> **Exercise A**: In the thread on animating twisted ropes, identify every method the original poster had already tried before asking.
> **Exercise B**: Extend the thread on animating twisted ropes, picking up after its final sentence.

What is a good reliable method to animate multiple ropes being twisted together? One end of the ropes will be fixed in space, while the other ends rotate in a circle, creating twist. All the ropes should be along the edge of this imaginary circle (none in the middle), and do not come together (the twist moves closer to the ends, and the angle of the ropes between the twist and then end becomes steeper). These ends are separated not together. How can this be animated? Simulations are ideal in this regard, since I may need to twist a considerable number of ropes.

So far I've tried:

  • linking several spheres with constraints and performing a rigid body simulation
  • Soft body simulation on a curve
  • Cloth sim on line of vertices

None of these worked very well (maybe I'm doing something wrong).

Here is a video that roughly shows the twisting motion with three ropes.

  • $\begingroup$ Why does needing to do this for a large number of ropes mean that simulation is preferred? $\endgroup$ Jun 12 '15 at 14:53
  • $\begingroup$ Because they aren't all twisting into one rope, its a very complicated twisting motion, but I was trying to get a simple twist for now, and a hand animated approach is a valid answer. $\endgroup$ Jun 12 '15 at 15:09
  • $\begingroup$ So to be clear, you want sections of the rope to come together and wrap around each other to form the rope? $\endgroup$ Jun 12 '15 at 23:34
  • 2
    $\begingroup$ @TheMinecraftMan757 Yes. $\endgroup$ Jun 13 '15 at 0:12
  • $\begingroup$ maybe relevant? blenderdiplom.com/en/tutorials/all-tutorials/… $\endgroup$ Jun 15 '15 at 20:03

The twisting ropes is best accomplished using a curve modifier.

Start with a mesh that has a high enough resolution along the length of the "rope". Then create a curve representing one of the twisted ropes plus some untwisted rope leading away. Finally, add a Curve modifier to the rope mesh; choose the guide curve, and set the Deformation Axis to match the helical axis of the guide curve (I used Z for my demo).

In a static situation you will see the rope coiled along part of the curve, and then follow the untwisted part away. Create a 2nd and third copy of the rope mesh and the curve guide to illustrate 3 threads twisting together. For 3 curves you will want to rotate each one by 120 degrees.

In order to animate this, have each guide curve spin on its helical axis. This will appear as three ropes spinning in a partly twisted state. In order to make it seem like the twist is progressing along the ropes, animate the curve to move lengthwise along its helical axis (keyframes for the Z coordinate). The change in the relative position between the mesh and the guide curve causes the mesh to change what part of the curve it follows over time.

You will probably want the fcurves to be linearly interpolated (t in the curves editor) and linearly extrapolated (shift-e).

Unfortunately, the exact geometry of this situation causes the mesh to slide backwards along the curve (because the length of the curve is longer than the axial distance travelled). To compensate, you can animate the mesh to translate in the opposite direction to the curve.

screenshot of twisting rope scene in blender

If you don't want to animate the Z location of each of the 3 meshes independently, you can animate a single one and use the Dope Sheet's Action Editor mode to give all of the meshes the same Action datablock which will cause them all to animate identically.

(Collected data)
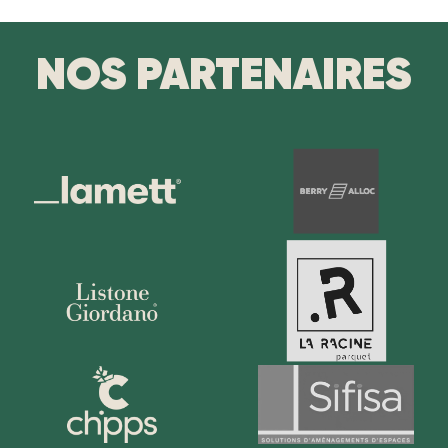
NOS PARTENAIRES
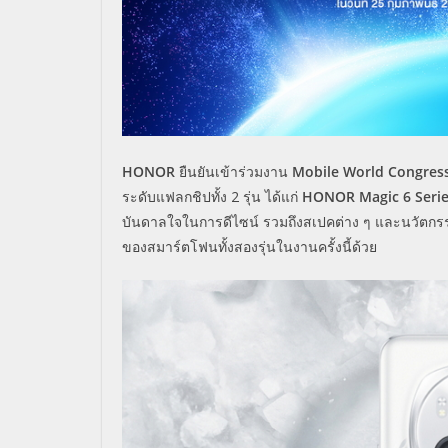
HONOR
ยืนยันเข้าร่วมงาน
Mobile World Congres
ระดับแฟลกชิปทั้ง 2 รุ่น ได้แก่
HONOR Magic 6 Seri
บันดาลใจในการดีไซน์ รวมถึงสเปคต่าง ๆ และนวัตกร
ของสมาร์ตโฟนทั้งสองรุ่นในงานครั้งนี้ด้วย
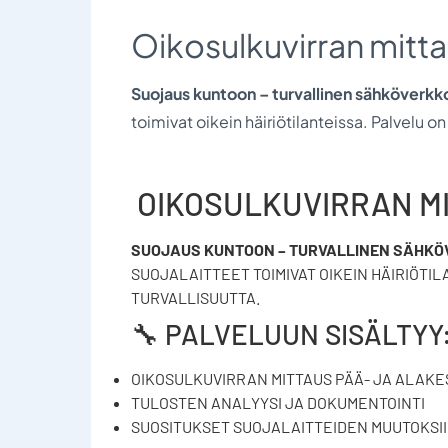
Oikosulkuvirran mitt
Suojaus kuntoon – turvallinen sähköverkk
toimivat oikein häiriötilanteissa. Palvelu o
OIKOSULKUVIRRAN M
SUOJAUS KUNTOON – TURVALLINEN SÄHK
SUOJALAITTEET TOIMIVAT OIKEIN HÄIRIÖTI
TURVALLISUUTTA.
🔧 PALVELUUN SISÄLTYY
OIKOSULKUVIRRAN MITTAUS PÄÄ- JA ALAKE
TULOSTEN ANALYYSI JA DOKUMENTOINTI
SUOSITUKSET SUOJALAITTEIDEN MUUTOKSI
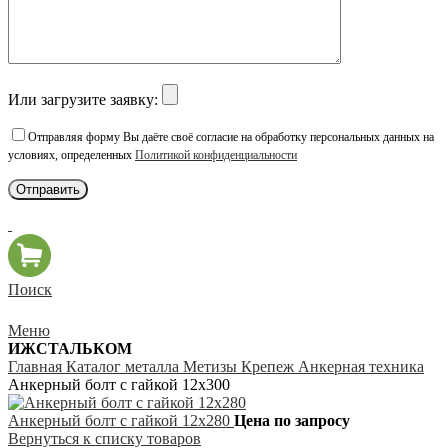
Или загрузите заявку:
Отправляя форму Вы даёте своё согласие на обработку персональных данных на
условиях, определенных
Политикой конфиденциальности
Поиск
Меню
ИЖСТАЛЬКОМ
Главная
Каталог металла
Метизы
Крепеж
Анкерная техника
Анкерный болт с гайкой 12х300
Анкерный болт с гайкой 12х280
Цена по запросу
Вернуться к списку товаров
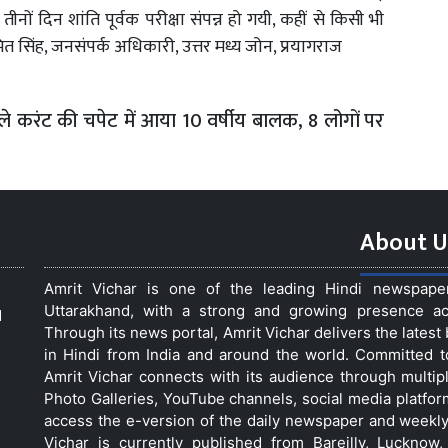
तीनों दिन शांति पूर्वक परीक्षा संपन्न हो गयी, कहीं से किसी भी
त सिंह, जनसंपर्क अधिकारी, उत्तर मध्य जोन, प्रयागराज
ैले करंट की चपेट में आया 10 वर्षीय बालक, 8 लोगों पर
About U
Amrit Vichar is one of the leading Hindi newspap
Uttarakhand, with a strong and growing presence acro
d
Through its news portal, Amrit Vichar delivers the lates
in Hindi from India and around the world. Committed 
Amrit Vichar connects with its audience through multip
Photo Galleries, YouTube channels, social media platfor
access the e-version of the daily newspaper and weekly
Vichar is currently published from Bareilly, Luckno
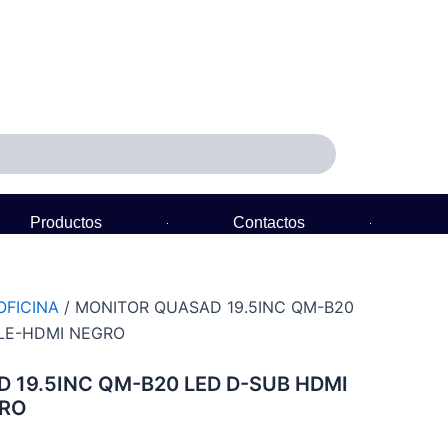
Productos
Contactos
Política de Garantía
OFICINA
/ MONITOR QUASAD 19.5INC QM-B20
LE-HDMI NEGRO
 19.5INC QM-B20 LED D-SUB HDMI
GRO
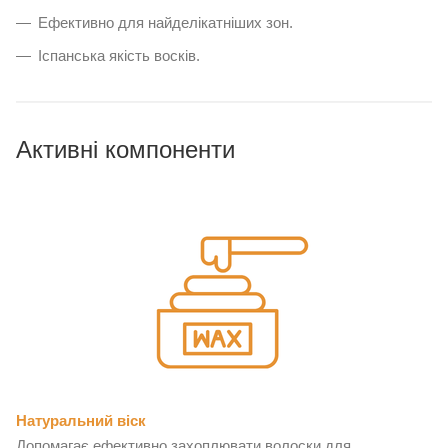
Ефективно для найделікатніших зон.
Іспанська якість восків.
Активні компоненти
Натуральний віск
Допомагає ефективно захоплювати волоски для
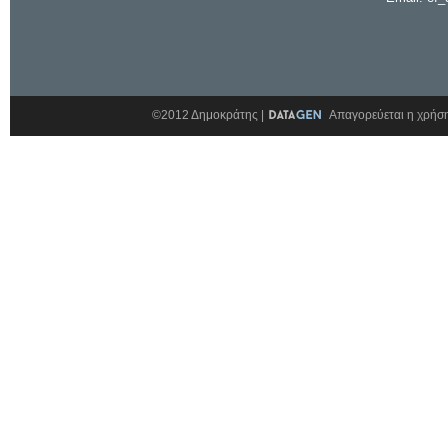
©2012 Δημοκράτης |
Απαγορεύεται η χρήση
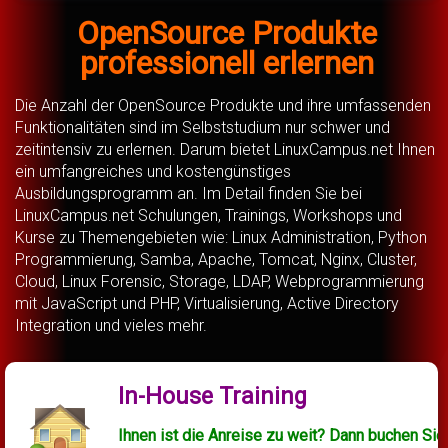
OpenSource Produkte
professionell erlernen
Die Anzahl der OpenSource Produkte und ihre umfassenden
Funktionalitäten sind im Selbststudium nur schwer und
zeitintensiv zu erlernen. Darum bietet LinuxCampus.net Ihnen
ein umfangreiches und kostengünstiges
Ausbildungsprogramm an. Im Detail finden Sie bei
LinuxCampus.net Schulungen, Trainings, Workshops und
Kurse zu Themengebieten wie: Linux Administration, Python
Programmierung, Samba, Apache, Tomcat, Nginx, Cluster,
Cloud, Linux Forensic, Storage, LDAP, Webprogrammierung
mit JavaScript und PHP, Virtualisierung, Active Directory
Integration und vieles mehr.
In-House Training
Ihnen ist die Anreise zu weit? Dann buchen Sie 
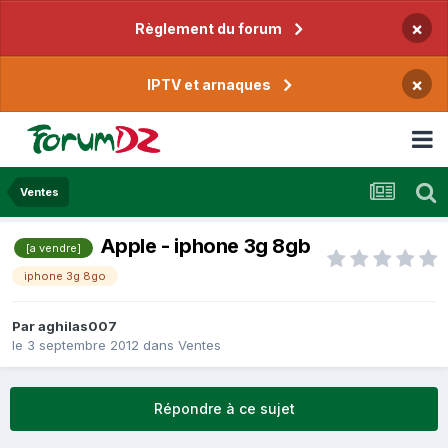
×
Règlement du forum
×
IPTV et arnaques
Ventes
Apple - iphone 3g 8gb
[a vendre]
iphone 3g 8go
Par
aghilas007
le 3 septembre 2012
dans
Ventes
Répondre à ce sujet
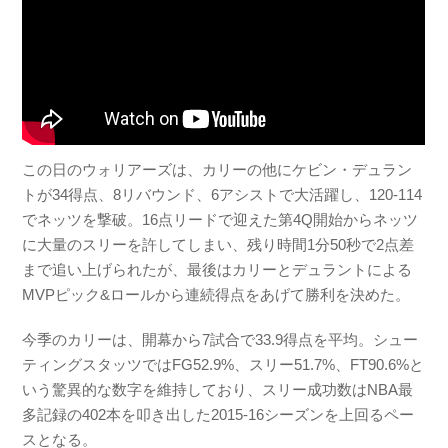
この日のウォリアーズは、カリーの他にケビン・デュラン
トが34得点、8リバウンド、6アシストで大活躍し、120-114
でネッツを撃破。16点リードで迎えた第4Q開始からネッツ
に大量のスリーを許してしまい、残り時間1分50秒で2点差
まで追い上げられたが、最後はカリーとデュラントによる
MVPピック&ロールから連続得点をあげて勝利を決めた。
今季のカリーは、開幕から7試合で33.9得点を平均。シュー
ティングスタッツではFG52.9%、スリー51.7%、FT90.6%と
いう驚異的な数字を維持しており、スリー成功数はNBA最
多記録の402本を叩き出した2015-16シーズンを上回るペー
スとなる。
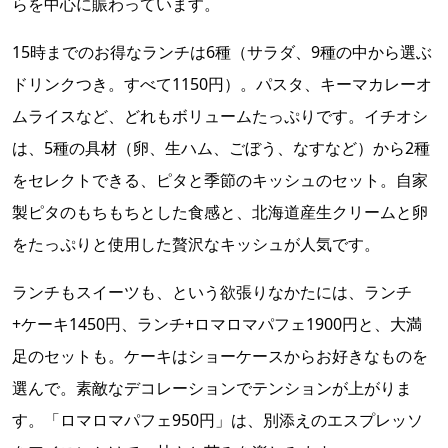
らを中心に賑わっています。
15時までのお得なランチは6種（サラダ、9種の中から選ぶ
ドリンクつき。すべて1150円）。パスタ、キーマカレーオ
ムライスなど、どれもボリュームたっぷりです。イチオシ
は、5種の具材（卵、生ハム、ごぼう、なすなど）から2種
をセレクトできる、ピタと季節のキッシュのセット。自家
製ピタのもちもちとした食感と、北海道産生クリームと卵
をたっぷりと使用した贅沢なキッシュが人気です。
ランチもスイーツも、という欲張りなかたには、ランチ
+ケーキ1450円、ランチ+ロマロマパフェ1900円と、大満
足のセットも。ケーキはショーケースからお好きなものを
選んで。素敵なデコレーションでテンションが上がりま
す。「ロマロマパフェ950円」は、別添えのエスプレッソ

> **Written response A**:
- Linking several spheres with constraints and performing a rigid body simulation
- Soft body simulation on a curve
- Cloth sim on line of vertices

> **Written response B**:
Now you have an animation where the twisted end of the rope appears to be spinning and the loose end with the threads is sliding up along the Z axis. If the loose ends are supposed to be spinning, you will have to animate the guide curves spinning as well.

If your guide curve is constructed by python, you should know exactly how much translation represents a full twist of the helix. If not, you can just eyeball it. Again: you will probably want the fcurves to be linearly interpolated and linearly extrapolated.

There is a remaining twisting motion of the thread mesh that you can counteract by animating the rotation of the mesh. You can eyeball this (mostly because I don't know exactly what equations are in play so I can't guide you to a mathematical calculation). Again, you will want to make this linear to match the animation of the guide curves.

The final hairball is keeping the loose ends of the thread at a constant distance from the helical axis. This requires us to animate the SHAPE of the guide curve. This is accomplished using a Hook modifier. The hook modifier can be used on curves and on meshes.

While the hook modifier can bind several vertices or control points to the motion of another object or bone, the simplest situation is to hook a single control point to a single empty.

Select the curve. Switch to Edit mode and select the control point for the loose end. Use Ctrl-h to hook that point to a New Object. Switch back to Object mode.

The curve is still the active object, and the new empty has conveniently been added to the selection. Use Ctrl-p to parent the empty to the curve. This will allow it to rotate with the curve.

Now you must move the empty into position to match whatever frame the "loose" ends of the thread are attached to. Since I chose Z for my helical axis, that means my X and Y will remain fixed. I will animate the Z so that the hooked empty lines up with the end of the rope mesh. You probably want to take care not to keyframe the X and Y position (you can select the unwanted data_paths in the Graph Editor and x to get rid of them if you accidentally create keyframes for X or Y).

(The reason you avoid keyframing X and Y is so you can reuse the animation on the other hook empties. It revolves around the obj.matrix_parent_inverse and could easily become its own essay if I knew what the heck was going on).

At the beginning of the animation the keyframes of the hook empty can be spaced out (1/rotation was fine at the beginning). However, as you reach the end of the animation and the available rope begins to run out, the Z will have to change faster, and non-linearly (I think it ends up being a hyperbola). Just scrub through the time line; adjust the Z coordinate; and insert a keyframe. If you aren't satisfied go ahead and insert more keyframes whenever the hook deviates too far from the end of the rope.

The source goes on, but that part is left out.